Quello che vogliamo, dovremmo saperlo già Noi da soli. Di quello che dobbiamo fare, abbiamo un’idea, una via a cui siamo prescelti: conosciamo le leggi della Storia, sappiamo di essere emersi da Essa, sui suoi “solchi ardenti”. Ma per conoscere davvero la nostra missione, possiamo solo agire: l’uomo conosce solo ciò che fa.
La chiacchiera onanistica, la problematica, il dibattito, la sintesi e la tesi, sono cose superate.

Se è vero che “l’azione si perde nell’atto” come ripeteva a gran voce il profondo Carmelo Bene, tutta la masnada dei movimenti politici che nascono ogni giorno ne è prova: nasce un collettivo, un’associazione, un partito, e la sua “vicissitudine” si consuma nella stesura di lunghe pagine di puro nulla. Nessuno passa direttamente all’azione.
Ma andiamo avanti: il movimento che oggi si vanta definendosi “rivoluzionario” vive solo di fatue concezioni buttate una sopra l’altra in una comune riunione di volgarità spirituale. Scrocca tutto ciò che vuole: dal povero Marx al povero Pasolini, mentre qualcun altro fa la lode all’hitlerismo e, qualcun altro ancora, erge Trump a Messia.
Un rigurgito, questo “Dizzenzo”, che viene fuori proprio dalle più grette fauci della cultura capitalista e borghese.
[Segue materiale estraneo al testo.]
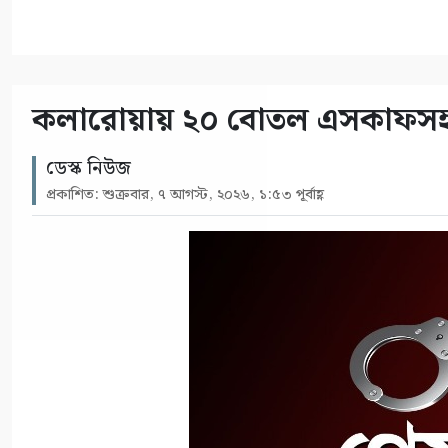
কলারোয়ায় ২০ বোতল এসকাফসহ গ্
ডেস্ক নিউজ
প্রকাশিত: শুক্রবার, ৭ আগস্ট, ২০২৬, ১:৫৩ পূর্বাহ্ণ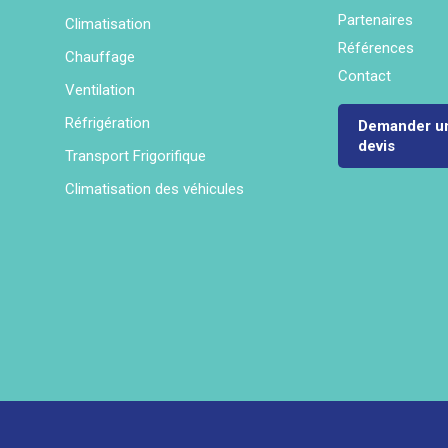
Partenaires
Climatisation
Références
Chauffage
Contact
Ventilation
Réfrigération
Demander u
devis
Transport Frigorifique
Climatisation des véhicules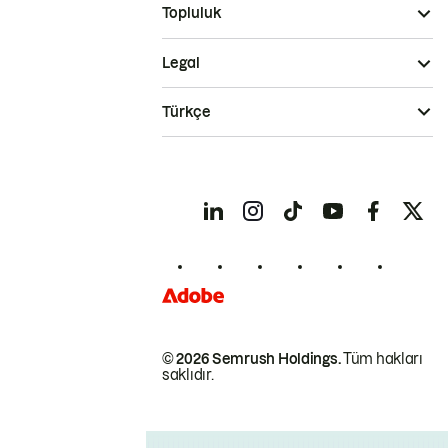
Topluluk
Legal
Türkçe
© 2026 Semrush Holdings.
Tüm hakları
saklıdır.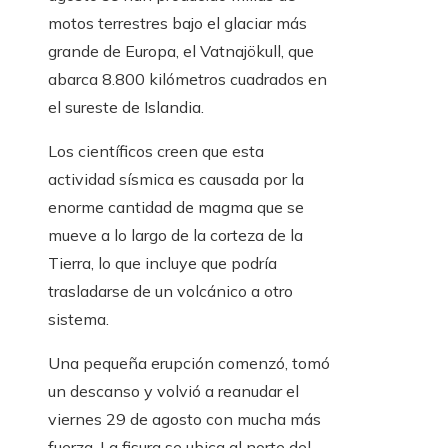
motos terrestres bajo el glaciar más
grande de Europa, el Vatnajökull, que
abarca 8.800 kilómetros cuadrados en
el sureste de Islandia.
Los científicos creen que esta
actividad sísmica es causada por la
enorme cantidad de magma que se
mueve a lo largo de la corteza de la
Tierra, lo que incluye que podría
trasladarse de un volcánico a otro
sistema.
Una pequeña erupción comenzó, tomó
un descanso y volvió a reanudar el
viernes 29 de agosto con mucha más
fuerza. La fisura se ubica al norte del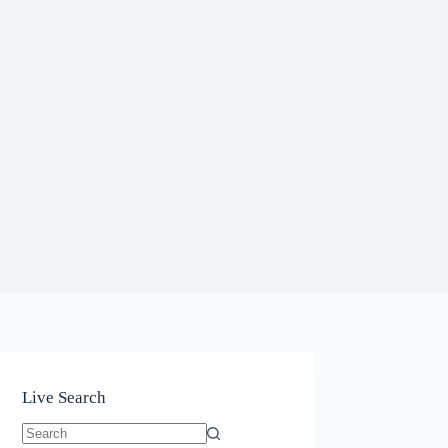
Live Search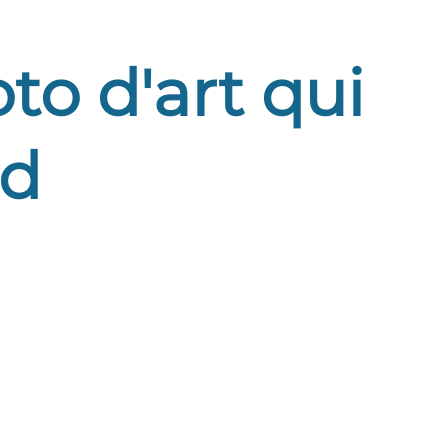
to d'art qui
nd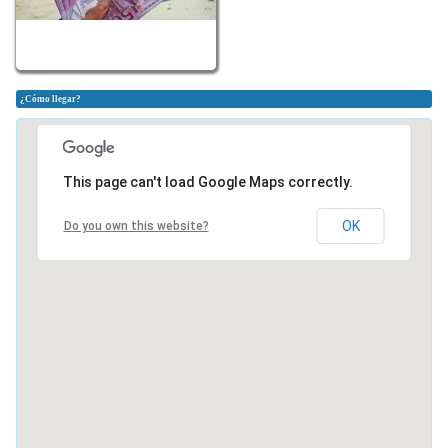
¿Cómo llegar?
This page can't load Google Maps correctly.
OK
Do you own this website?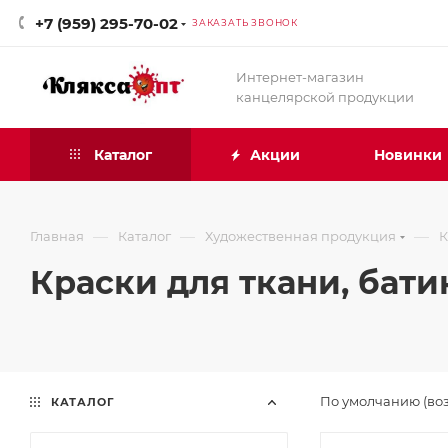
+7 (959) 295-70-02
ЗАКАЗАТЬ ЗВОНОК
Интернет-магазин
канцелярской продукции
Каталог
Акции
Новинки
—
—
—
Главная
Каталог
Художественная продукция
К
Краски для ткани, бати
По умолчанию (во
КАТАЛОГ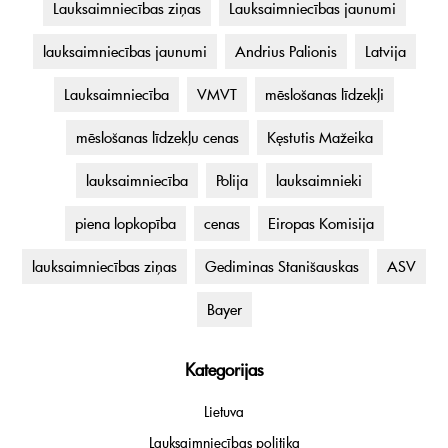
Lauksaimniecības ziņas
Lauksaimniecības jaunumi
lauksaimniecības jaunumi
Andrius Palionis
Latvija
Lauksaimniecība
VMVT
mēslošanas līdzekļi
mēslošanas līdzekļu cenas
Kęstutis Mažeika
lauksaimniecība
Polija
lauksaimnieki
piena lopkopība
cenas
Eiropas Komisija
lauksaimniecības ziņas
Gediminas Stanišauskas
ASV
Bayer
Kategorijas
Lietuva
Lauksaimniecības politika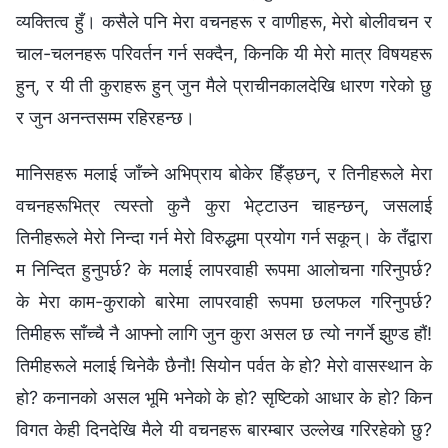
व्यक्तित्व हुँ। कसैले पनि मेरा वचनहरू र वाणीहरू, मेरो बोलीवचन र
चाल-चलनहरू परिवर्तन गर्न सक्दैन, किनकि यी मेरो मात्र विषयहरू
हुन्, र यी ती कुराहरू हुन् जुन मैले प्राचीनकालदेखि धारण गरेको छु
र जुन अनन्तसम्म रहिरहन्छ।
मानिसहरू मलाई जाँच्‍ने अभिप्राय बोकेर हिँड्छन्, र तिनीहरूले मेरा
वचनहरूभित्र त्यस्तो कुनै कुरा भेट्टाउन चाहन्छन्, जसलाई
तिनीहरूले मेरो निन्दा गर्न मेरो विरुद्धमा प्रयोग गर्न सकून्। के तँद्वारा
म निन्‍दित हुनुपर्छ? के मलाई लापरवाही रूपमा आलोचना गरिनुपर्छ?
के मेरा काम-कुराको बारेमा लापरवाही रूपमा छलफल गरिनुपर्छ?
तिमीहरू साँच्‍चै नै आफ्‍नो लागि जुन कुरा असल छ त्यो नगर्ने झुण्ड हौं!
तिमीहरूले मलाई चिनेकै छैनौ! सियोन पर्वत के हो? मेरो वासस्थान के
हो? कनानको असल भूमि भनेको के हो? सृष्टिको आधार के हो? किन
विगत केही दिनदेखि मैले यी वचनहरू बारम्‍बार उल्‍लेख गरिरहेको छु?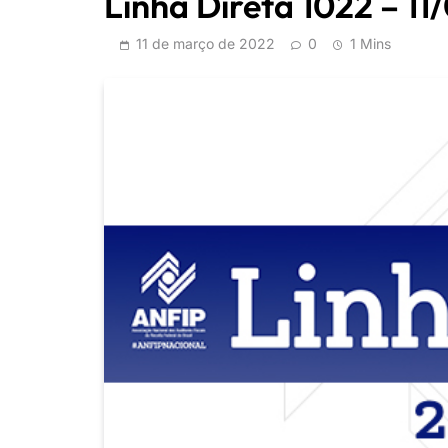
Linha Direta 1022 – 1
11 de março de 2022
0
1 Mins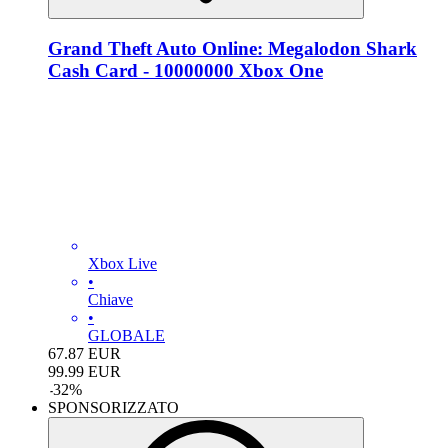
Grand Theft Auto Online: Megalodon Shark
Cash Card - 10000000 Xbox One
Xbox Live
•
Chiave
•
GLOBALE
67.87
EUR
99.99
EUR
-
32
%
SPONSORIZZATO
Qualche socialista, o presunto tale, s’è pure infiltrato nella mandria dei cani malati, ma in quello stesso istante ha smesso di essere Socialista: questo poiché ha seguito con infantile fervore la deriva impotente di una società in declino.
L’unica Rivoluzione, senza superbia o tracotanza, è solo la Nostra. Tutto il resto è chiacchiera, ingenuità o malafede. C’è lo schiumare dei piccoli esseri, dei cani bavosi, e c’è la lotta audace, la resistenza tenace di quegli uomini che preferiscono morire in piedi piuttosto che vivere in ginocchio.